On June 23rd, we discussed “Explaining human multiple object tracking as resource-constrained approximate inference in a dynamic probabilistic model” by Edward Vul, Michael C Frank, George Alvarez, and Joshua B Tenenbaum.
This paper proposes a dynamic probabilistic model as an ideal observer for multiple object tracking. The ideal observer model uses a set of n Kalman filters to track n objects. Observations at each time step are composed of n pairs of position and velocity values. However, inference must be performed in order to associate each observation pair with the appropriate object identity (Kalman filter).

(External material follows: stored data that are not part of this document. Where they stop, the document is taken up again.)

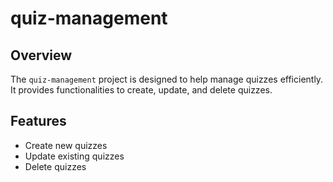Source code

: # quiz-management

## Overview

The `quiz-management` project is designed to help manage quizzes efficiently. It provides functionalities to create, update, and delete quizzes.

## Features

- Create new quizzes
- Update existing quizzes
- Delete quizzes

The algorithm for multiple object tracking is accomplished by alternating between 1) a Rao-Blackwelized particle filter to assign identities to each observation and then 2) performing the Kalman filter to analytically track the objects.
This paper goes on to compare the ideal observer performance (the multiple object tracking algorithm) to human confidence during a comparable psychophysical task. The results are comparable, but it would be nice to compare the psychophysical tracking results to the model results directly.
The second focus of this paper was to manipulate the influence of the velocity on the tracking in order to investigate the open question of whether velocity estimates are incorporated into multiple object tracking. By manipulating the linear dynamics that generate the object motion, they are able to evaluate how different assumptions about velocity in the model multiple object tracking compare to human performance. They conclude that the model most closely matches human performance when velocity is not weighted.
This provides a nice algorithmic framework for thinking about how human subjects accomplish multiple object tracking.